Playing escape rooms abroad can be challenging. Here are a few tips to help you enjoy your international puzzling adventures:
The most important thing to keep in mind is language. If you can’t understand the game, you can’t play the game. This should be obvious.
It might be less obvious whether you can play a game in a non-native language. Lisa speaks French, but does she speak French well enough to grasp the nuance of wordplay or riddle? Probably not.
You should email the company before hand to ask if their game is friendly to your language. When we played in Germany, the owner and creator of the game graciously translated everything into English for us.
Translated games can be a bit of a bumpy experience, especially if you’re the first team through in translation. Our host in Germany spoke near perfect English, but mixed up a word or two, which caused a fair amount of confusion for us. (The nuance between “drawer” and “shelf” is a big deal.)
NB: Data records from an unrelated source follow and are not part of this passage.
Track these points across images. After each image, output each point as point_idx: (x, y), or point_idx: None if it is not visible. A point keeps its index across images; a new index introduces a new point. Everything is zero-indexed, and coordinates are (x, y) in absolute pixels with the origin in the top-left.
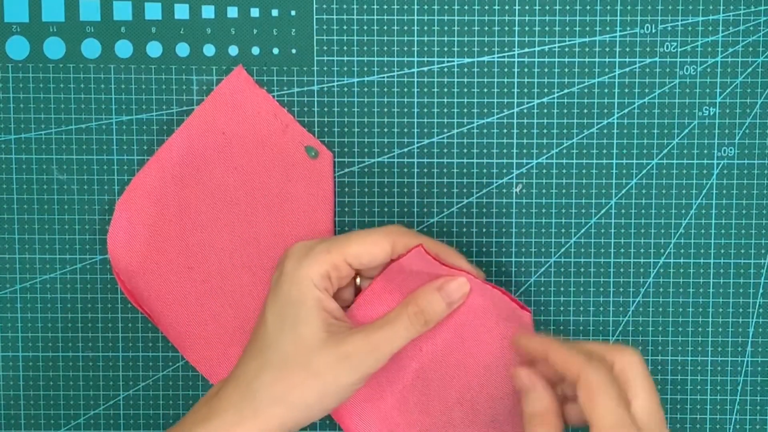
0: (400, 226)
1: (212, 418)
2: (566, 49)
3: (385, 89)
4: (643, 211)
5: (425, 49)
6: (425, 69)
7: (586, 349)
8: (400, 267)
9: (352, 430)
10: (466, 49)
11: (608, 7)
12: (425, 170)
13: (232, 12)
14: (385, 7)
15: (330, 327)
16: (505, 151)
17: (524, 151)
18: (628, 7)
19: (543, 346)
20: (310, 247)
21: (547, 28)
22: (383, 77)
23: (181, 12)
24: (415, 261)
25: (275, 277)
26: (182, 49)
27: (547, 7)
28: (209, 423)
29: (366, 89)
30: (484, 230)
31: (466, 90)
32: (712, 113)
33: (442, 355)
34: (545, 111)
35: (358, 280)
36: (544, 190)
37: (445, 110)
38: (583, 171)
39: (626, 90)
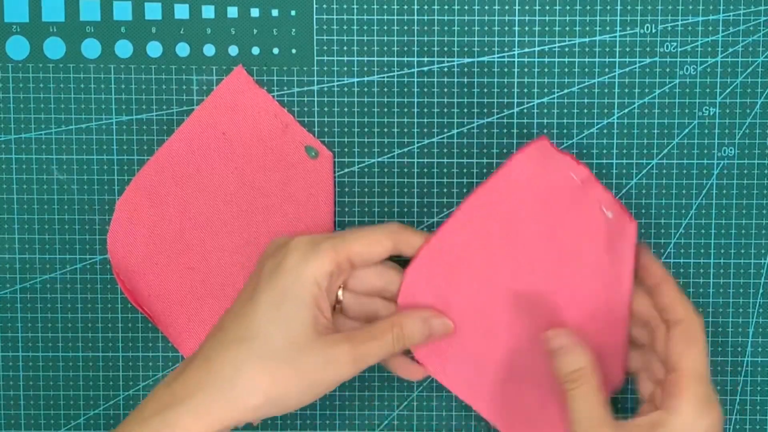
0: (398, 223)
1: (177, 404)
2: (566, 49)
3: (385, 89)
4: (643, 211)
5: (425, 49)
6: (425, 69)
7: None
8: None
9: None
10: (466, 49)
11: (608, 7)
12: (425, 170)
13: (232, 12)
14: (385, 7)
15: (318, 326)
16: (505, 151)
17: None
18: (628, 7)
19: (662, 278)
20: (315, 243)
21: (547, 28)
22: (383, 77)
23: (181, 12)
24: (535, 158)
25: (271, 266)
26: (182, 49)
27: (547, 7)
28: (176, 408)
29: (366, 89)
30: None
31: (466, 90)
32: (712, 113)
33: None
34: (545, 111)
35: None
36: None
37: (445, 110)
38: None
39: (626, 90)
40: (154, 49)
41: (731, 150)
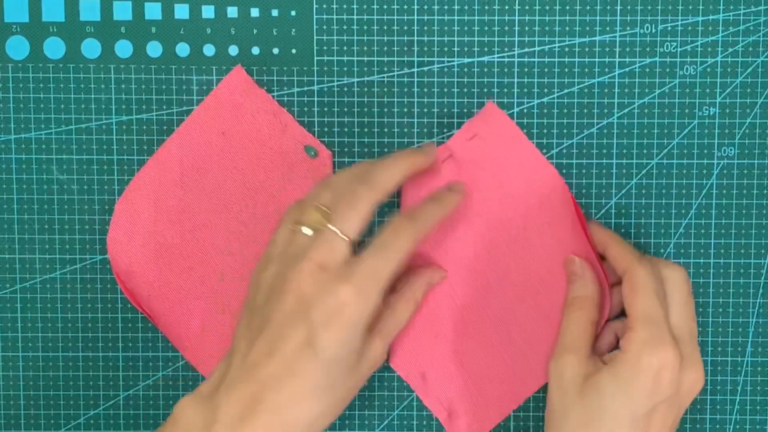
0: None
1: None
2: (566, 49)
3: (385, 89)
4: (643, 211)
5: (425, 49)
6: (425, 69)
7: (639, 253)
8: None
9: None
10: (466, 49)
11: (608, 7)
12: None
13: (232, 12)
14: (385, 7)
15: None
16: None
17: None
18: (628, 7)
19: (606, 237)
20: (367, 295)
21: (547, 28)
22: (383, 77)
23: (181, 12)
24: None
25: (323, 314)
26: (182, 49)
27: (547, 7)
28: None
29: (366, 89)
30: None
31: (466, 90)
32: (712, 113)
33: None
34: (545, 111)
35: None
36: None
37: (445, 110)
38: (583, 171)
39: (626, 90)
40: (154, 49)
41: (731, 150)
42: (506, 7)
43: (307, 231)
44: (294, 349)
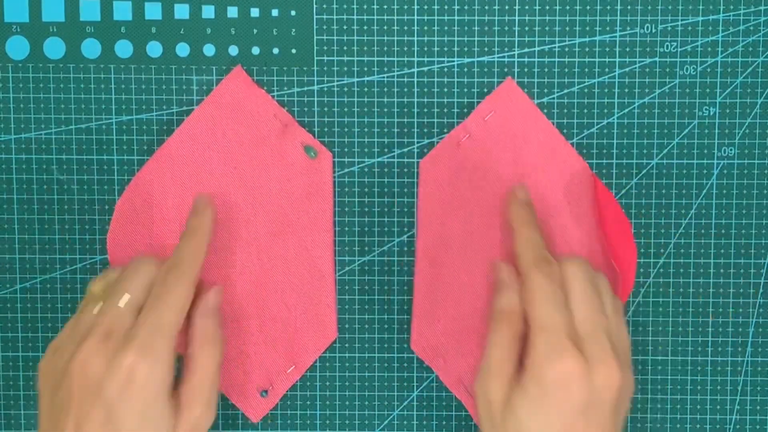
0: (157, 264)
1: None
2: (566, 49)
3: (385, 89)
4: (643, 211)
5: (425, 49)
6: (425, 69)
7: (539, 252)
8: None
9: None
10: (466, 49)
11: (608, 7)
12: None
13: (232, 12)
14: (385, 7)
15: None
16: None
17: None
18: (628, 7)
19: (516, 225)
20: (149, 349)
21: (547, 28)
22: (383, 77)
23: (181, 12)
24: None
25: (118, 386)
26: (182, 49)
27: (547, 7)
28: None
29: (366, 89)
30: None
31: (466, 90)
32: (712, 113)
33: None
34: (545, 111)
35: None
36: None
37: (445, 110)
38: None
39: (626, 90)
40: (154, 49)
41: (731, 150)
42: (506, 7)
43: (92, 308)
44: (97, 430)
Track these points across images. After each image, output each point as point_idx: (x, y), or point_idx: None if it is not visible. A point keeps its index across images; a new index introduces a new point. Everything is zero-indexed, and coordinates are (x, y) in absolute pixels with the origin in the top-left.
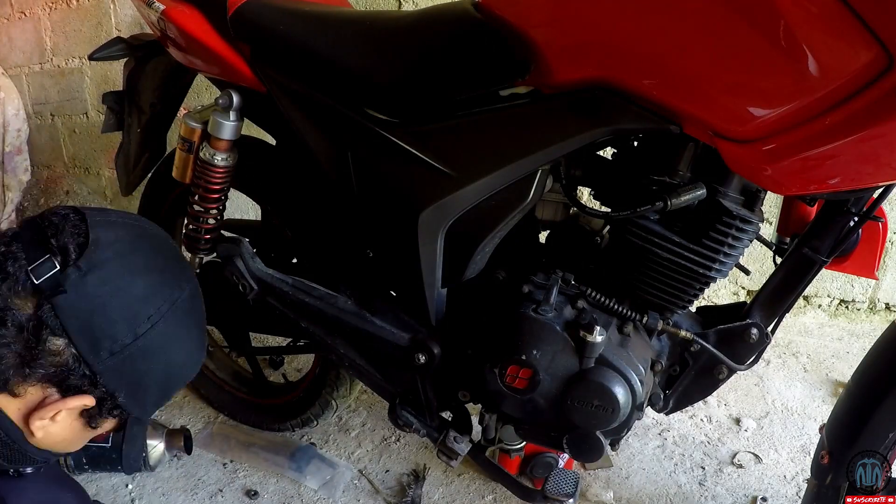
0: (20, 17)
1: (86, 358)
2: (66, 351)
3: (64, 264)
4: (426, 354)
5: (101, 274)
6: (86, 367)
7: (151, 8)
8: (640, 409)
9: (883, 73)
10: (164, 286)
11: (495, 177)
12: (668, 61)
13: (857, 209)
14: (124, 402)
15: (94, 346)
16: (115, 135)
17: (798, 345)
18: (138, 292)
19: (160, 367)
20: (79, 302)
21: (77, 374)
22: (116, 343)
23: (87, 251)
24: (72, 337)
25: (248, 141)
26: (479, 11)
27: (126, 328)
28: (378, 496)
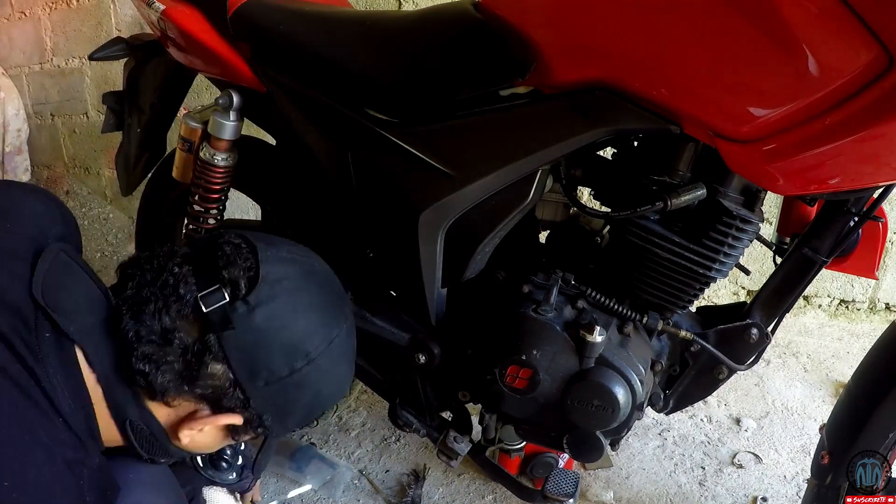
0: (20, 17)
1: (242, 384)
2: (224, 376)
3: (233, 297)
4: (426, 354)
5: (267, 310)
6: (240, 391)
7: (151, 8)
8: (640, 409)
9: (883, 73)
10: (324, 325)
11: (495, 177)
12: (667, 61)
13: (857, 209)
14: (270, 423)
15: (251, 376)
16: (115, 135)
17: (798, 345)
18: (300, 330)
19: (309, 397)
20: (243, 335)
21: (231, 396)
22: (273, 375)
23: (257, 287)
24: (232, 365)
25: (248, 141)
26: (479, 11)
27: (284, 363)
28: (378, 496)
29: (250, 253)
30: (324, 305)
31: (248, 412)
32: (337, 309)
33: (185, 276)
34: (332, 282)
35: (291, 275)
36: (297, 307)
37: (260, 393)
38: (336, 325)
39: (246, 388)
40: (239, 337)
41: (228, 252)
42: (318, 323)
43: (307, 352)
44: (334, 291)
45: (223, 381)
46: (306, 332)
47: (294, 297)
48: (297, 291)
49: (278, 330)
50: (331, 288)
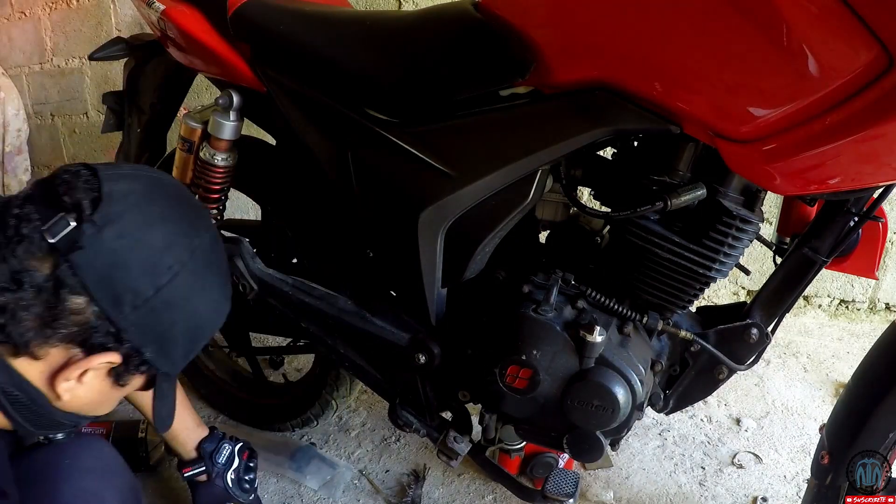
0: (20, 17)
1: (108, 314)
2: (87, 308)
3: (79, 221)
4: (426, 354)
5: (117, 227)
6: (109, 323)
7: (151, 8)
8: (640, 409)
9: (883, 74)
10: (182, 235)
11: (495, 177)
12: (667, 61)
13: (857, 209)
14: (152, 356)
15: (115, 302)
16: (115, 135)
17: (798, 345)
18: (157, 243)
19: (185, 318)
20: (97, 257)
21: (101, 331)
22: (139, 296)
23: (102, 205)
24: (92, 294)
25: (248, 141)
26: (479, 11)
27: (147, 280)
28: (378, 496)
29: (91, 175)
30: (178, 215)
31: (124, 347)
32: (195, 217)
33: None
34: (182, 192)
35: (137, 189)
36: (149, 219)
37: (130, 320)
38: (195, 233)
39: (113, 318)
40: (93, 260)
41: (67, 178)
42: (176, 233)
43: (169, 264)
44: (187, 202)
45: (87, 315)
46: (164, 244)
47: (144, 209)
48: (147, 204)
49: (133, 246)
50: (183, 198)
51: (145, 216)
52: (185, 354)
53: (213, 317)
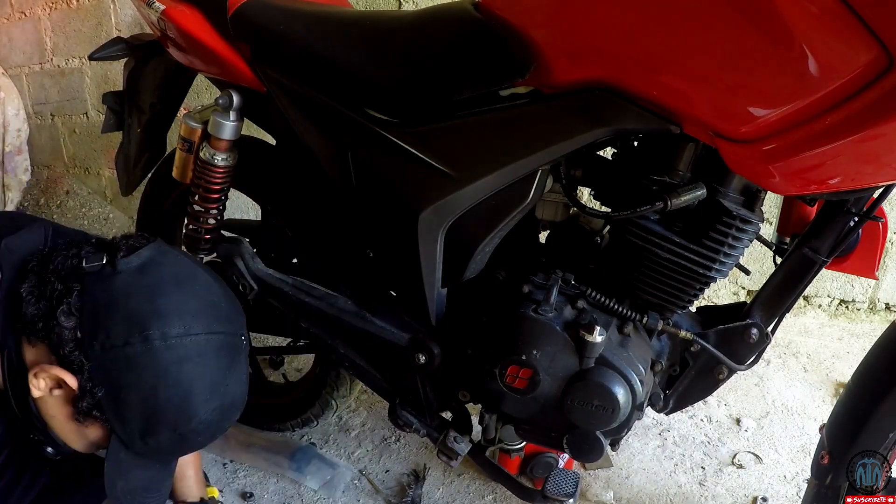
0: (20, 17)
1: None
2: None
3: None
4: (426, 354)
5: (126, 278)
6: (80, 349)
7: (151, 8)
8: (640, 409)
9: (883, 73)
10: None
11: (495, 177)
12: (668, 62)
13: (857, 209)
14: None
15: (91, 334)
16: (115, 135)
17: (798, 345)
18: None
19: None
20: (99, 293)
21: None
22: (108, 340)
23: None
24: (81, 315)
25: (248, 141)
26: (479, 11)
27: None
28: (378, 496)
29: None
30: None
31: (83, 377)
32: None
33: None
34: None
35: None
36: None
37: (95, 357)
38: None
39: (84, 347)
40: (95, 293)
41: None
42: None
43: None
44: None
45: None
46: (156, 313)
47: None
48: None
49: (127, 298)
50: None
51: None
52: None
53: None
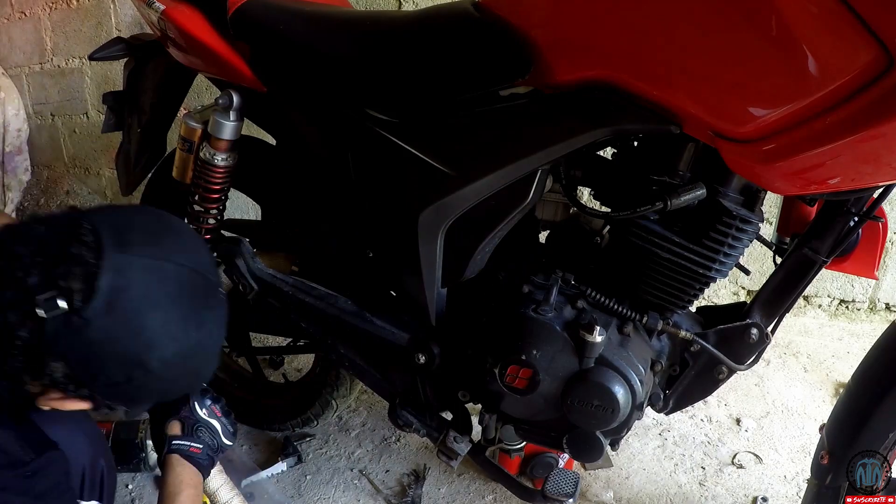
0: (20, 17)
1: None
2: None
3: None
4: (426, 354)
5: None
6: (85, 389)
7: (151, 8)
8: (640, 409)
9: (883, 73)
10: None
11: (495, 177)
12: (668, 61)
13: (857, 209)
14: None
15: (90, 378)
16: (115, 135)
17: (798, 345)
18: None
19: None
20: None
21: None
22: (110, 380)
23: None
24: (70, 366)
25: (248, 141)
26: (478, 11)
27: (121, 373)
28: (378, 496)
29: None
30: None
31: (96, 402)
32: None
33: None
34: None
35: (134, 286)
36: (135, 323)
37: (101, 391)
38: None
39: (87, 386)
40: (76, 347)
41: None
42: (160, 336)
43: (144, 364)
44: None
45: (64, 377)
46: (144, 346)
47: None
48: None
49: (114, 344)
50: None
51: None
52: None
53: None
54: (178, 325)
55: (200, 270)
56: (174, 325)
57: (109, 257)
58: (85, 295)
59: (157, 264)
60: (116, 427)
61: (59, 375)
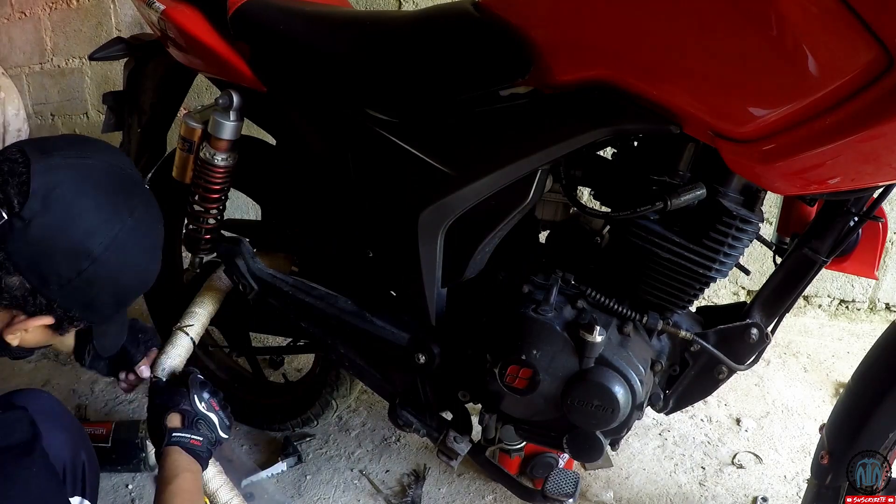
0: (20, 17)
1: (38, 290)
2: (21, 286)
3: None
4: (426, 354)
5: (41, 222)
6: (41, 297)
7: (151, 8)
8: (640, 409)
9: (883, 73)
10: (103, 223)
11: (495, 177)
12: (668, 61)
13: (857, 209)
14: (81, 315)
15: (43, 281)
16: (115, 135)
17: (798, 345)
18: (77, 234)
19: (109, 289)
20: (25, 248)
21: (34, 303)
22: (62, 278)
23: (29, 201)
24: (24, 274)
25: (248, 141)
26: (478, 11)
27: (69, 265)
28: (378, 496)
29: (24, 167)
30: (100, 205)
31: (55, 312)
32: (116, 205)
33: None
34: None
35: (64, 181)
36: (71, 213)
37: (57, 294)
38: (117, 220)
39: (42, 293)
40: (22, 249)
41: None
42: (97, 223)
43: (88, 252)
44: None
45: (22, 290)
46: (84, 234)
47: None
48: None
49: (56, 237)
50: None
51: (68, 209)
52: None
53: (137, 283)
54: (110, 210)
55: (121, 165)
56: (107, 210)
57: (37, 163)
58: (20, 199)
59: (80, 162)
60: (117, 427)
61: (16, 289)
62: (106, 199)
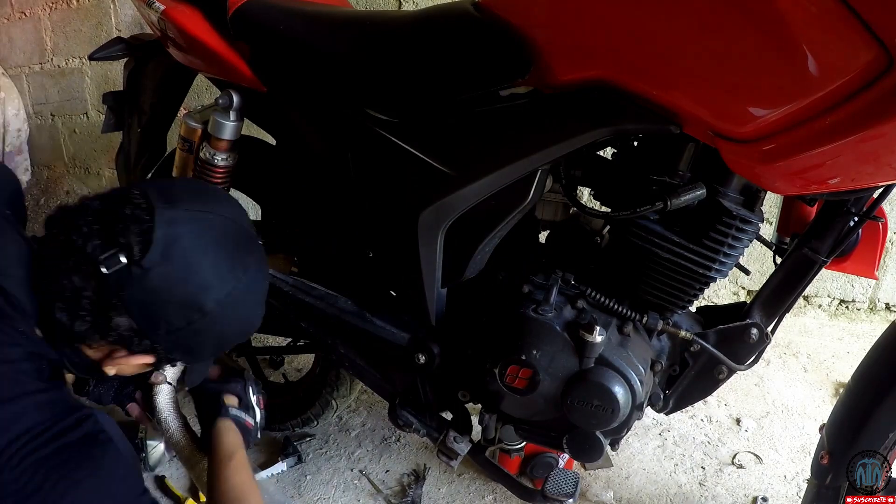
0: (20, 17)
1: (146, 334)
2: (128, 327)
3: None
4: (426, 354)
5: (160, 272)
6: (147, 339)
7: (152, 8)
8: (640, 409)
9: (883, 73)
10: (219, 280)
11: (495, 177)
12: (668, 61)
13: (857, 209)
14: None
15: (153, 326)
16: (115, 135)
17: (798, 345)
18: (194, 287)
19: (213, 340)
20: (140, 294)
21: (139, 343)
22: (172, 325)
23: (150, 252)
24: (134, 318)
25: (248, 141)
26: (478, 11)
27: (181, 316)
28: (378, 496)
29: (147, 215)
30: (217, 262)
31: (158, 354)
32: (233, 263)
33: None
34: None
35: (185, 234)
36: (189, 267)
37: (163, 340)
38: (233, 277)
39: (150, 337)
40: (137, 296)
41: (128, 214)
42: (212, 279)
43: (201, 305)
44: (233, 245)
45: (129, 332)
46: (200, 288)
47: (187, 257)
48: (192, 251)
49: (172, 289)
50: (229, 242)
51: (188, 263)
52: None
53: (240, 334)
54: (226, 267)
55: (239, 221)
56: (223, 267)
57: (161, 213)
58: (142, 247)
59: (203, 216)
60: None
61: (124, 329)
62: (224, 256)
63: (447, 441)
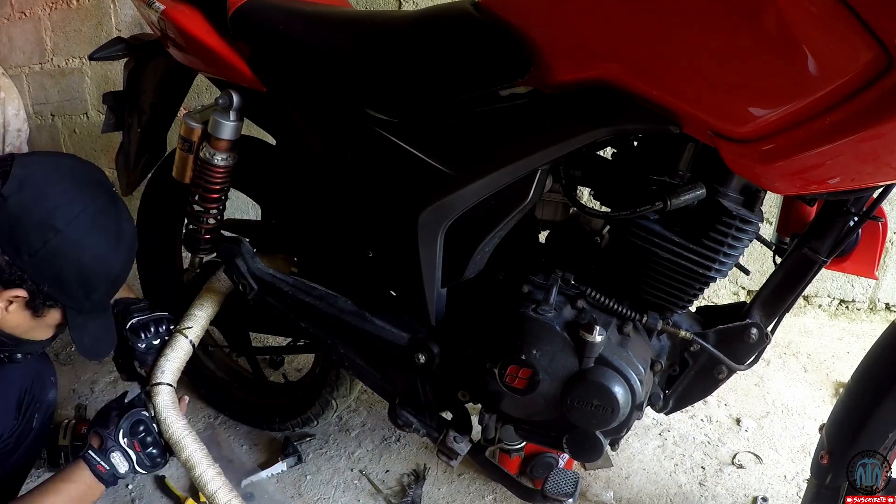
0: (20, 17)
1: (13, 260)
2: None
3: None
4: (426, 354)
5: (17, 198)
6: (15, 267)
7: (151, 8)
8: (640, 408)
9: (883, 73)
10: (67, 203)
11: (495, 177)
12: (668, 61)
13: (857, 209)
14: (51, 292)
15: (16, 251)
16: (115, 135)
17: (798, 345)
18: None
19: (72, 266)
20: (4, 220)
21: (9, 272)
22: (31, 248)
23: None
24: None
25: (248, 141)
26: (478, 11)
27: (38, 237)
28: (378, 496)
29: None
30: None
31: (28, 284)
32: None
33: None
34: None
35: (39, 169)
36: (43, 192)
37: (28, 265)
38: (81, 201)
39: (16, 263)
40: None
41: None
42: (63, 201)
43: (53, 223)
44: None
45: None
46: (51, 211)
47: (39, 185)
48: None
49: (27, 212)
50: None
51: (40, 191)
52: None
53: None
54: (75, 190)
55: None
56: (72, 190)
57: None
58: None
59: (55, 158)
60: None
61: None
62: (74, 186)
63: (447, 441)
This kind of stuff is only a problem if you get upset about it. Relax.
By my observation, in most countries it is customary that all games are private games.
This is not generally the case in the United States, especially in larger cities. I know this vexes many folks who travel to the States and end up locked in a room with a group of strangers.
If you’re concerned about playing with strangers, ask the company if the game is private. If it isn’t, you can either buy all of the tickets for your time slot or ask the company if you can make a deal to reserve the whole room.
Assumed local knowledge
Be it pop culture or car brands icons, occasionally room escape designers assume that “everyone knows who ____ is” or “everyone knows what ____ is.” And while they may be correct about the local crowd, these references are regularly lost on foreigners.
If you’re staring at something and have no idea what it is, ask.